TASK OBJECTIVE -
Only some lines are wanted. Transcribe, exactly, the lines below from the line with "Fig. 2 Ripe" up to and including the line with "Figure 11: Vibration".

RECORDS -
::::
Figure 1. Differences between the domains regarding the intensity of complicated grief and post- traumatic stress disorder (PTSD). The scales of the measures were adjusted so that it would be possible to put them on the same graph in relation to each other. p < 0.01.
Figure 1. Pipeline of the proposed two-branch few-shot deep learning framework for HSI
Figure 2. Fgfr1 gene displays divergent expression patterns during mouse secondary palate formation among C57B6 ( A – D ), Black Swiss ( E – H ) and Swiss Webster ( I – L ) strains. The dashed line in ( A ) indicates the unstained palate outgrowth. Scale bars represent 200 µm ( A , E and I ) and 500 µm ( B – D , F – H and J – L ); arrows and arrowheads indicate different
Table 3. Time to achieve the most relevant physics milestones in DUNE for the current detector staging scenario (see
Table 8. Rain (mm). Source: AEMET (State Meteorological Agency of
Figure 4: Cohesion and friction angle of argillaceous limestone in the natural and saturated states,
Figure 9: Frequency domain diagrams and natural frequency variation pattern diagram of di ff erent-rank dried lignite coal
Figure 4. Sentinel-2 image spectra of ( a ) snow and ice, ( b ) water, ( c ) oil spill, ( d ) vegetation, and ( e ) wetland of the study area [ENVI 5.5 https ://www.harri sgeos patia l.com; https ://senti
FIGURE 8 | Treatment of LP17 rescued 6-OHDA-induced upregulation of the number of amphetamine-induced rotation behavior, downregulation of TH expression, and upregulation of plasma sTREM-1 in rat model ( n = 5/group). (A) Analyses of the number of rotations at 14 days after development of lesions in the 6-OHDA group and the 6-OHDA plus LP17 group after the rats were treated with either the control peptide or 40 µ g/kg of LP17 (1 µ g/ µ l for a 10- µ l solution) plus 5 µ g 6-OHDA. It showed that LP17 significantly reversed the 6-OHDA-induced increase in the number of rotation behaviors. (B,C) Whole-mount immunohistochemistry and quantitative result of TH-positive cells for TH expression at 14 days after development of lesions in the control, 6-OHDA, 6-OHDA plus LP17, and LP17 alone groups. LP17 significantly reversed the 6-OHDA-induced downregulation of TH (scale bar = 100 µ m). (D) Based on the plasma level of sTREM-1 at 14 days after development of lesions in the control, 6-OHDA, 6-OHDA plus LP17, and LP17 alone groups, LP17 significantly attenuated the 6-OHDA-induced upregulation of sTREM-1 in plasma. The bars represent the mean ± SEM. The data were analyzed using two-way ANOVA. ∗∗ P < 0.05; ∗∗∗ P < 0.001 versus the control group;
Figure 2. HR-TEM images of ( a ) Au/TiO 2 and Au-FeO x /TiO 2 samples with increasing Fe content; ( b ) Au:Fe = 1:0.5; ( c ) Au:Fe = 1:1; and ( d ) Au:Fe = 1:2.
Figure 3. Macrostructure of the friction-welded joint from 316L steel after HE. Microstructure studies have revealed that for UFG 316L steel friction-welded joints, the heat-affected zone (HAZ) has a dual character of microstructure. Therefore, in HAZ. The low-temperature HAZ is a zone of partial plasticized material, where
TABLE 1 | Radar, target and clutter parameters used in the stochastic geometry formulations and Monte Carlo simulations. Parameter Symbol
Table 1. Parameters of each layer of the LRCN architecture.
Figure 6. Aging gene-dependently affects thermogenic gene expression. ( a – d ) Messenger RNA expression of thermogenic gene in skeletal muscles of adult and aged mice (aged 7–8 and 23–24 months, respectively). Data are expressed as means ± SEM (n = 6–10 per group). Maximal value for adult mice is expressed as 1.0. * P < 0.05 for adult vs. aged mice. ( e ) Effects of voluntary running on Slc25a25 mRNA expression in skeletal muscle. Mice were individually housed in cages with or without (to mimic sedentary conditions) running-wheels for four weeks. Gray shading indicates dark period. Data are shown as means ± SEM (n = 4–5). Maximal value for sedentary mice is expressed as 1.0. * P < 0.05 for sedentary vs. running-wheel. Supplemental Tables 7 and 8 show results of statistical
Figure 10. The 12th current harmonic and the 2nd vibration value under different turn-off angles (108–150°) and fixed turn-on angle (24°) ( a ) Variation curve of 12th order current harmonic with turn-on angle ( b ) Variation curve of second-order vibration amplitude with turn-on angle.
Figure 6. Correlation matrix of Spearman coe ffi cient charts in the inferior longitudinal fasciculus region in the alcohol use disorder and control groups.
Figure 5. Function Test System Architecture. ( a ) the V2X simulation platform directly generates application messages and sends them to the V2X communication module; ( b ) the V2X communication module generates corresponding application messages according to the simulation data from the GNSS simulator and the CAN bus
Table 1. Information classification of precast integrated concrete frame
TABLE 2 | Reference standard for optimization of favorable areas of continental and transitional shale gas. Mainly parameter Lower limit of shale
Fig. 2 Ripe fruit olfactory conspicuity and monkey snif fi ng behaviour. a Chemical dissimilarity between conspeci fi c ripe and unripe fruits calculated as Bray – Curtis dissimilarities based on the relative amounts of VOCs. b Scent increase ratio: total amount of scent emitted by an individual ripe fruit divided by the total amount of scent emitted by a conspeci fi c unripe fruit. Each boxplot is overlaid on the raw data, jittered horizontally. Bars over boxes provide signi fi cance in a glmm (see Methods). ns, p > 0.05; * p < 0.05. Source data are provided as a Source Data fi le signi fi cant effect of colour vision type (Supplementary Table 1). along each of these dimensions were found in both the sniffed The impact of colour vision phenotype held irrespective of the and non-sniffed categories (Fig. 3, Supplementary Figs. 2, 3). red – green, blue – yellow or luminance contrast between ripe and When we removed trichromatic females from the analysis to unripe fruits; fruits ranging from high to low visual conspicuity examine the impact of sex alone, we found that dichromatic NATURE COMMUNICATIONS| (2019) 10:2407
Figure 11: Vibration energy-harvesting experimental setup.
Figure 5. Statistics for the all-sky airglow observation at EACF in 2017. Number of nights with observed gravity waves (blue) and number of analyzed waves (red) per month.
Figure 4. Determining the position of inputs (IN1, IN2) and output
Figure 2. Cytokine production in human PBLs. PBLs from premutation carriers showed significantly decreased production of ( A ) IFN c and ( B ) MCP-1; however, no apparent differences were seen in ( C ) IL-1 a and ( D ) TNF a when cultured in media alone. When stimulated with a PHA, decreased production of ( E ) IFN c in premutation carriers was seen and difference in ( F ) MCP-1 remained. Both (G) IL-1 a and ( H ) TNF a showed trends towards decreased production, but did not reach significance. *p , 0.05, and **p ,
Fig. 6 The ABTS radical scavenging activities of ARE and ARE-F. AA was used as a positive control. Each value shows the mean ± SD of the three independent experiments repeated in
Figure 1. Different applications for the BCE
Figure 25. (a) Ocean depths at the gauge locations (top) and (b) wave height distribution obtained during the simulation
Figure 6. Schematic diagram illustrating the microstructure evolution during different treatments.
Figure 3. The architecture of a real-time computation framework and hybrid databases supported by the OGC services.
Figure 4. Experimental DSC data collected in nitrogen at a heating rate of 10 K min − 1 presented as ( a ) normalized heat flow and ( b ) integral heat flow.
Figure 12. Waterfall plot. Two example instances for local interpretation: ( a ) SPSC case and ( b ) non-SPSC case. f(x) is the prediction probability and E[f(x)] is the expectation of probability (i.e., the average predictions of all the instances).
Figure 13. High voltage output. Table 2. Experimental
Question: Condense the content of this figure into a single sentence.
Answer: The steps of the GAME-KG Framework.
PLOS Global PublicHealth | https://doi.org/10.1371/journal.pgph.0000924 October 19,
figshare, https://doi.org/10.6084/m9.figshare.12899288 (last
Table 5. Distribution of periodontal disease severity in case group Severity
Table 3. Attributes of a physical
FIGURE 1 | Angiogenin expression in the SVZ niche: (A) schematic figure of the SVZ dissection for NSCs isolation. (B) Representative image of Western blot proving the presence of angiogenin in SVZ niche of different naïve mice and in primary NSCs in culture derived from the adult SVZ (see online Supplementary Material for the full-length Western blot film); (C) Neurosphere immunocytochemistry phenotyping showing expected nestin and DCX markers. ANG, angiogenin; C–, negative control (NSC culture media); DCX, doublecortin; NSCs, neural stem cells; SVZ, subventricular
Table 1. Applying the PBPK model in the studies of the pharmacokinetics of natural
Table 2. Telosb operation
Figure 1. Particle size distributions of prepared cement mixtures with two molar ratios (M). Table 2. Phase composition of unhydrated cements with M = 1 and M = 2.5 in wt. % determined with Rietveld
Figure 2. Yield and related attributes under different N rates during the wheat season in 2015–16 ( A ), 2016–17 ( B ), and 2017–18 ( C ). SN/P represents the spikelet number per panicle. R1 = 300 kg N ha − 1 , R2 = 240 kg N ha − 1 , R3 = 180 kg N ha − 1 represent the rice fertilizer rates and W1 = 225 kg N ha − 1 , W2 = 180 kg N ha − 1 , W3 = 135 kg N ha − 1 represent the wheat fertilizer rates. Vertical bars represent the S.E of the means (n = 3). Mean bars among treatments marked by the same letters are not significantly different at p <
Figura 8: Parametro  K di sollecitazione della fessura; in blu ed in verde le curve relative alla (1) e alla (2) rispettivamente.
::::
ANSWER FOR THE TASK -
Fig. 2 Ripe fruit olfactory conspicuity and monkey snif fi ng behaviour. a Chemical dissimilarity between conspeci fi c ripe and unripe fruits calculated as Bray – Curtis dissimilarities based on the relative amounts of VOCs. b Scent increase ratio: total amount of scent emitted by an individual ripe fruit divided by the total amount of scent emitted by a conspeci fi c unripe fruit. Each boxplot is overlaid on the raw data, jittered horizontally. Bars over boxes provide signi fi cance in a glmm (see Methods). ns, p > 0.05; * p < 0.05. Source data are provided as a Source Data fi le signi fi cant effect of colour vision type (Supplementary Table 1). along each of these dimensions were found in both the sniffed The impact of colour vision phenotype held irrespective of the and non-sniffed categories (Fig. 3, Supplementary Figs. 2, 3). red – green, blue – yellow or luminance contrast between ripe and When we removed trichromatic females from the analysis to unripe fruits; fruits ranging from high to low visual conspicuity examine the impact of sex alone, we found that dichromatic NATURE COMMUNICATIONS| (2019) 10:2407
Figure 11: Vibration energy-harvesting experimental setup.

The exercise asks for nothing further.